En France, ce sont les collectivités qui choisissent les solutions de traitement pour leur territoire et qui en assument les coûts, même si la construction et l’exploitation sont le plus souvent déléguées à des entreprises privées. Le développement de la filière industrielle d’incinération des déchets est aussi la conséquence des avantages financiers et fiscaux mis en place par les gouvernements successifs, pour encourager les collectivités à faire le choix de l’incinération.
Le doigt dans l’engrenage
Or, une fois que l’on a fait le choix de l’incinération, il peut être très long, coûteux et difficile de faire machine arrière.

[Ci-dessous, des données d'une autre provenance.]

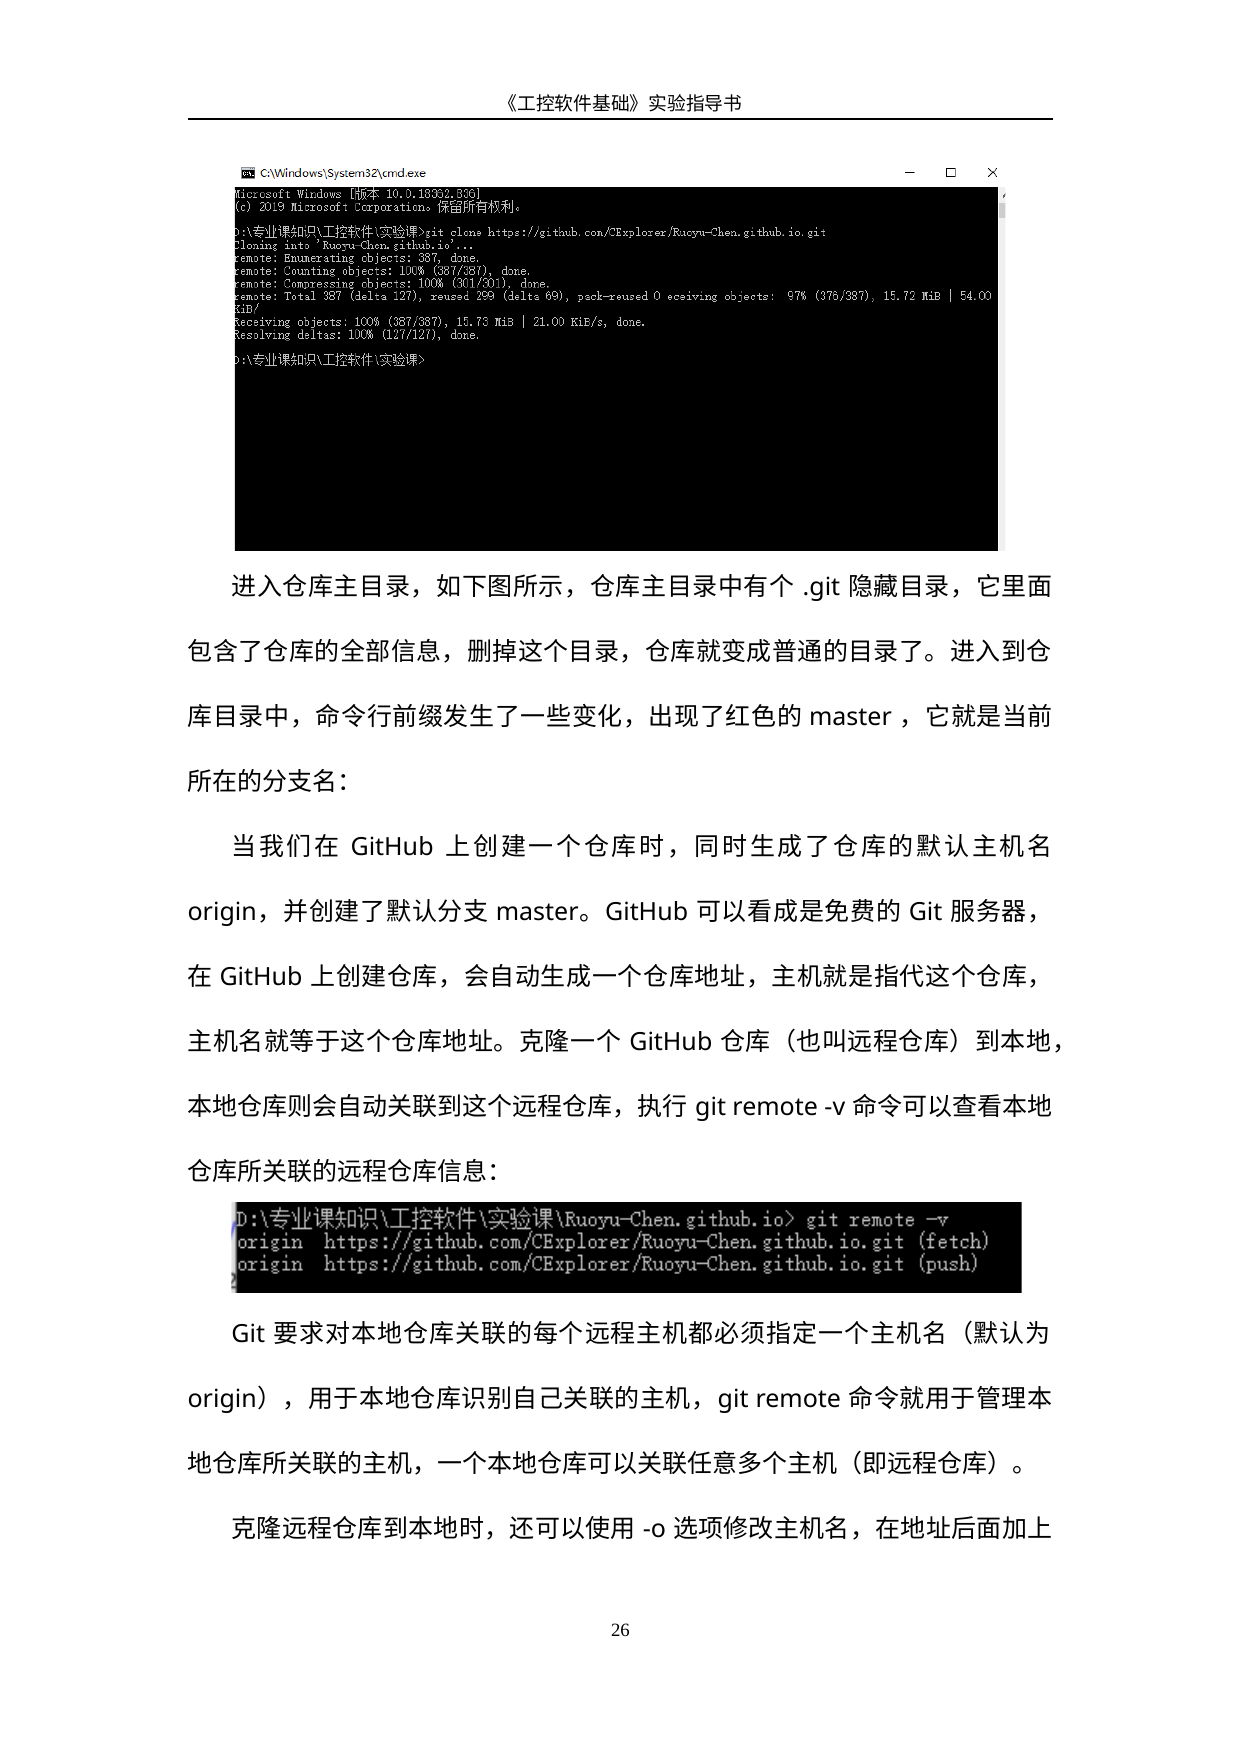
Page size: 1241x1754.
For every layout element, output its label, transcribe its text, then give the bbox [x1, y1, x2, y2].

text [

La construction d’un incinérateur, dont on estime la durée de vie à 20 ans minimum, est en effet un engagement financier de long terme pour les collectivités. Elles doivent non seulement rembourser les crédits contractés pour la construction de l’infrastructure, mais aussi assumer les coûts d’entretien et de mise aux normes régulières. De plus, les incinérateurs sont de véritables aspirateurs à déchets qui sont construits pour fonctionner avec une quantité de déchets constante, mettant ainsi un frein à la mise en place de politiques ambitieuses de réduction des déchets, de recyclage, de compostage
Pourquoi pas une société zéro déchet ?
Dans la mesure ou l’incinération n’apporte rien de bon d’un point de vue sanitaire et environnemental, et qu’elle apparaît problématique en terme de gestion des ressources, il est nécessaire de promouvoir des modes de traitement alternatifs et viables sur le long terme, tels que le compostage ou le recyclage.
Les collectivités peuvent profiter de l’arrivée en fin de vie de certaines installations pour mettre en place une politique ambitieuse de réduction et de tri des déchets. Cela permettrait aussi de créer plus d’emplois ! Pour incinérer 10 000 tonnes de déchets, il faut 3 employés alors que pour traiter la même quantité de déchets en centre de tri, ce sont 10 fois plus de postes qui doivent être créés.
On pourrait alors voir la France, non plus comme la championne de l’incinération, mais comme le fer de lance d’une gestion pérenne et soutenable de nos déchets.